* _Exercise prompt_: Repeat every entry exactly as given.

───── Materials provided ─────

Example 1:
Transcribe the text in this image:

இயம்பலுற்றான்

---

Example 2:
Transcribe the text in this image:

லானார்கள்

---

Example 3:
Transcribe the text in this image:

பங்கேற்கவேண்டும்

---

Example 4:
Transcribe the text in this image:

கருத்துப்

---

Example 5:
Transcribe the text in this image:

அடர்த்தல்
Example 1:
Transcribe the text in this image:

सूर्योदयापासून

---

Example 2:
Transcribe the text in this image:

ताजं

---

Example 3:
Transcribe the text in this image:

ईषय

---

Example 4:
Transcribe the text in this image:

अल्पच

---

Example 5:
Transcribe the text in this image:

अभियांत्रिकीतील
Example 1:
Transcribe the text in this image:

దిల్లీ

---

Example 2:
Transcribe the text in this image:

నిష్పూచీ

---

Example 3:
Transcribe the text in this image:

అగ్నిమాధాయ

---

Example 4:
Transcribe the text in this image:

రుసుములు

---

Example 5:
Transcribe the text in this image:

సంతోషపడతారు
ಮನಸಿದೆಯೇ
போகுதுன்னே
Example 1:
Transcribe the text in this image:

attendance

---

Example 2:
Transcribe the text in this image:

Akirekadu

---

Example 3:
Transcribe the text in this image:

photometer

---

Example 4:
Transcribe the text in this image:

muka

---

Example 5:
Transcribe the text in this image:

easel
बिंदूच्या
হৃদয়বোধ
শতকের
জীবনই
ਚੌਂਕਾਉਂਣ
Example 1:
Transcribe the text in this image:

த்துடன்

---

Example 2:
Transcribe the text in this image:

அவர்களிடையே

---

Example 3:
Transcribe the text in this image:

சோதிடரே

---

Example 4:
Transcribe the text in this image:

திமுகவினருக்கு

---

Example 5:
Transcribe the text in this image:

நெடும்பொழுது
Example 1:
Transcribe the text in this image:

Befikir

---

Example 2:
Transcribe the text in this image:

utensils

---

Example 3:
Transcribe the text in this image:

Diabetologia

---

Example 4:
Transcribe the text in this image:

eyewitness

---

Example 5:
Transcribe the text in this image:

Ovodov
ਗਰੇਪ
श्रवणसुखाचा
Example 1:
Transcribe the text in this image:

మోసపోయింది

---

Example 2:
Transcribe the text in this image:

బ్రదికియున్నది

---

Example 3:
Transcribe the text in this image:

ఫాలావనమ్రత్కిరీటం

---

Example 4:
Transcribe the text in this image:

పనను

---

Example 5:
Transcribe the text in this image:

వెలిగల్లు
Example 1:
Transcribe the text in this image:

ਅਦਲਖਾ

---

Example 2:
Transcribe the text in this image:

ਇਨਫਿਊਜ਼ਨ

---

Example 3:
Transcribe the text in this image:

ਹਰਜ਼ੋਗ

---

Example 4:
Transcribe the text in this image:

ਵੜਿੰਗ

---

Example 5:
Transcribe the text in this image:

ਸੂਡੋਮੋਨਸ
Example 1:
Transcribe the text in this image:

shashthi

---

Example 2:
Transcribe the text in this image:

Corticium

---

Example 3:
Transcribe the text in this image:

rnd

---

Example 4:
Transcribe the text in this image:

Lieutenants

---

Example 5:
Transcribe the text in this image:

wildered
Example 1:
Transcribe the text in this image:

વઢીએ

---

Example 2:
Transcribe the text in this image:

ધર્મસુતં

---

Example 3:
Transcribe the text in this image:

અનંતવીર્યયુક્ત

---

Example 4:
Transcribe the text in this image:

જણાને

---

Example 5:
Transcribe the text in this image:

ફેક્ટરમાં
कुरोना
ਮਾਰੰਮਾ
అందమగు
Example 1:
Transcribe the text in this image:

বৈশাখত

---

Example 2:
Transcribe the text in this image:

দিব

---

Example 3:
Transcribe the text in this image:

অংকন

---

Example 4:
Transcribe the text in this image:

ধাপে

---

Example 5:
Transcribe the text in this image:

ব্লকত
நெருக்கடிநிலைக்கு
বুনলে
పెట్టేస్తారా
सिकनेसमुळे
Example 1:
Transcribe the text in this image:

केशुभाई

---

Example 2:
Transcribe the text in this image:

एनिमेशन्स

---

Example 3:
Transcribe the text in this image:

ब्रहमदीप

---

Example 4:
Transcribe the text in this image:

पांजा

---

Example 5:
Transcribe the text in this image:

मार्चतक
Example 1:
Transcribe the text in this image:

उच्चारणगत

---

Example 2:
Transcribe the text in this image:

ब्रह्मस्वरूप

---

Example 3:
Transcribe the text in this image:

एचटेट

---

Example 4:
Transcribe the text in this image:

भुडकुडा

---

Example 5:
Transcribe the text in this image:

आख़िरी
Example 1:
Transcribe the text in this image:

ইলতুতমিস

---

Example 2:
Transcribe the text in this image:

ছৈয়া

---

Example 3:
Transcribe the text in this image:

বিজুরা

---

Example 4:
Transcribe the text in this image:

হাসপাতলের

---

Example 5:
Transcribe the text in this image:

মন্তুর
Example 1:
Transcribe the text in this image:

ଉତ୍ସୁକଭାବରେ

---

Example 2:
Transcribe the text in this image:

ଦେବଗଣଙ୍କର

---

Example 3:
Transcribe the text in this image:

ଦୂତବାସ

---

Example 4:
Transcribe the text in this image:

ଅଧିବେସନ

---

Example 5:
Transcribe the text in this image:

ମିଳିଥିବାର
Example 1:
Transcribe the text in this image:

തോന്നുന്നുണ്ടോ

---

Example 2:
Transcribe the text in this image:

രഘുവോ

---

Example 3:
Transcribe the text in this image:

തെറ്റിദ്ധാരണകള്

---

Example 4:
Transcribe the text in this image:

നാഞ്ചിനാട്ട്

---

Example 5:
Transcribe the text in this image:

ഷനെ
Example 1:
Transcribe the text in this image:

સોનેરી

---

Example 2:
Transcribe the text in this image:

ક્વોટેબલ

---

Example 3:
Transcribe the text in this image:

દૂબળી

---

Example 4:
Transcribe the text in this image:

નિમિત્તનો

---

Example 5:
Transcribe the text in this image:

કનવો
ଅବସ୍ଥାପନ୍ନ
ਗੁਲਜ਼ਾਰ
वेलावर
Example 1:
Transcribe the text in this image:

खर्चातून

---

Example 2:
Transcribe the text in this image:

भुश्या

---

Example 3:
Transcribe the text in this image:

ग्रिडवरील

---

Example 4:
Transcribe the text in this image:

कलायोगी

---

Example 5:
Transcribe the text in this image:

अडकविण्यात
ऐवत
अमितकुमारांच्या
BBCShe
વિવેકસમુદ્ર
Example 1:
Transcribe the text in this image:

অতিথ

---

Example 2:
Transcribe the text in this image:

─────

* _Result for this task_:
Example 1:
Transcribe the text in this image:

இயம்பலுற்றான்

---

Example 2:
Transcribe the text in this image:

லானார்கள்

---

Example 3:
Transcribe the text in this image:

பங்கேற்கவேண்டும்

---

Example 4:
Transcribe the text in this image:

கருத்துப்

---

Example 5:
Transcribe the text in this image:

அடர்த்தல்
Example 1:
Transcribe the text in this image:

सूर्योदयापासून

---

Example 2:
Transcribe the text in this image:

ताजं

---

Example 3:
Transcribe the text in this image:

ईषय

---

Example 4:
Transcribe the text in this image:

अल्पच

---

Example 5:
Transcribe the text in this image:

अभियांत्रिकीतील
Example 1:
Transcribe the text in this image:

దిల్లీ

---

Example 2:
Transcribe the text in this image:

నిష్పూచీ

---

Example 3:
Transcribe the text in this image:

అగ్నిమాధాయ

---

Example 4:
Transcribe the text in this image:

రుసుములు

---

Example 5:
Transcribe the text in this image:

సంతోషపడతారు
ಮನಸಿದೆಯೇ
போகுதுன்னே
Example 1:
Transcribe the text in this image:

attendance

---

Example 2:
Transcribe the text in this image:

Akirekadu

---

Example 3:
Transcribe the text in this image:

photometer

---

Example 4:
Transcribe the text in this image:

muka

---

Example 5:
Transcribe the text in this image:

easel
बिंदूच्या
হৃদয়বোধ
শতকের
জীবনই
ਚੌਂਕਾਉਂਣ
Example 1:
Transcribe the text in this image:

த்துடன்

---

Example 2:
Transcribe the text in this image:

அவர்களிடையே

---

Example 3:
Transcribe the text in this image:

சோதிடரே

---

Example 4:
Transcribe the text in this image:

திமுகவினருக்கு

---

Example 5:
Transcribe the text in this image:

நெடும்பொழுது
Example 1:
Transcribe the text in this image:

Befikir

---

Example 2:
Transcribe the text in this image:

utensils

---

Example 3:
Transcribe the text in this image:

Diabetologia

---

Example 4:
Transcribe the text in this image:

eyewitness

---

Example 5:
Transcribe the text in this image:

Ovodov
ਗਰੇਪ
श्रवणसुखाचा
Example 1:
Transcribe the text in this image:

మోసపోయింది

---

Example 2:
Transcribe the text in this image:

బ్రదికియున్నది

---

Example 3:
Transcribe the text in this image:

ఫాలావనమ్రత్కిరీటం

---

Example 4:
Transcribe the text in this image:

పనను

---

Example 5:
Transcribe the text in this image:

వెలిగల్లు
Example 1:
Transcribe the text in this image:

ਅਦਲਖਾ

---

Example 2:
Transcribe the text in this image:

ਇਨਫਿਊਜ਼ਨ

---

Example 3:
Transcribe the text in this image:

ਹਰਜ਼ੋਗ

---

Example 4:
Transcribe the text in this image:

ਵੜਿੰਗ

---

Example 5:
Transcribe the text in this image:

ਸੂਡੋਮੋਨਸ
Example 1:
Transcribe the text in this image:

shashthi

---

Example 2:
Transcribe the text in this image:

Corticium

---

Example 3:
Transcribe the text in this image:

rnd

---

Example 4:
Transcribe the text in this image:

Lieutenants

---

Example 5:
Transcribe the text in this image:

wildered
Example 1:
Transcribe the text in this image:

વઢીએ

---

Example 2:
Transcribe the text in this image:

ધર્મસુતં

---

Example 3:
Transcribe the text in this image:

અનંતવીર્યયુક્ત

---

Example 4:
Transcribe the text in this image:

જણાને

---

Example 5:
Transcribe the text in this image:

ફેક્ટરમાં
कुरोना
ਮਾਰੰਮਾ
అందమగు
Example 1:
Transcribe the text in this image:

বৈশাখত

---

Example 2:
Transcribe the text in this image:

দিব

---

Example 3:
Transcribe the text in this image:

অংকন

---

Example 4:
Transcribe the text in this image:

ধাপে

---

Example 5:
Transcribe the text in this image:

ব্লকত
நெருக்கடிநிலைக்கு
বুনলে
పెట్టేస్తారా
सिकनेसमुळे
Example 1:
Transcribe the text in this image:

केशुभाई

---

Example 2:
Transcribe the text in this image:

एनिमेशन्स

---

Example 3:
Transcribe the text in this image:

ब्रहमदीप

---

Example 4:
Transcribe the text in this image:

पांजा

---

Example 5:
Transcribe the text in this image:

मार्चतक
Example 1:
Transcribe the text in this image:

उच्चारणगत

---

Example 2:
Transcribe the text in this image:

ब्रह्मस्वरूप

---

Example 3:
Transcribe the text in this image:

एचटेट

---

Example 4:
Transcribe the text in this image:

भुडकुडा

---

Example 5:
Transcribe the text in this image:

आख़िरी
Example 1:
Transcribe the text in this image:

ইলতুতমিস

---

Example 2:
Transcribe the text in this image:

ছৈয়া

---

Example 3:
Transcribe the text in this image:

বিজুরা

---

Example 4:
Transcribe the text in this image:

হাসপাতলের

---

Example 5:
Transcribe the text in this image:

মন্তুর
Example 1:
Transcribe the text in this image:

ଉତ୍ସୁକଭାବରେ

---

Example 2:
Transcribe the text in this image:

ଦେବଗଣଙ୍କର

---

Example 3:
Transcribe the text in this image:

ଦୂତବାସ

---

Example 4:
Transcribe the text in this image:

ଅଧିବେସନ

---

Example 5:
Transcribe the text in this image:

ମିଳିଥିବାର
Example 1:
Transcribe the text in this image:

തോന്നുന്നുണ്ടോ

---

Example 2:
Transcribe the text in this image:

രഘുവോ

---

Example 3:
Transcribe the text in this image:

തെറ്റിദ്ധാരണകള്

---

Example 4:
Transcribe the text in this image:

നാഞ്ചിനാട്ട്

---

Example 5:
Transcribe the text in this image:

ഷനെ
Example 1:
Transcribe the text in this image:

સોનેરી

---

Example 2:
Transcribe the text in this image:

ક્વોટેબલ

---

Example 3:
Transcribe the text in this image:

દૂબળી

---

Example 4:
Transcribe the text in this image:

નિમિત્તનો

---

Example 5:
Transcribe the text in this image:

કનવો
ଅବସ୍ଥାପନ୍ନ
ਗੁਲਜ਼ਾਰ
वेलावर
Example 1:
Transcribe the text in this image:

खर्चातून

---

Example 2:
Transcribe the text in this image:

भुश्या

---

Example 3:
Transcribe the text in this image:

ग्रिडवरील

---

Example 4:
Transcribe the text in this image:

कलायोगी

---

Example 5:
Transcribe the text in this image:

अडकविण्यात
ऐवत
अमितकुमारांच्या
BBCShe
વિવેકસમુદ્ર
Example 1:
Transcribe the text in this image:

অতিথ

---

Example 2:
Transcribe the text in this image:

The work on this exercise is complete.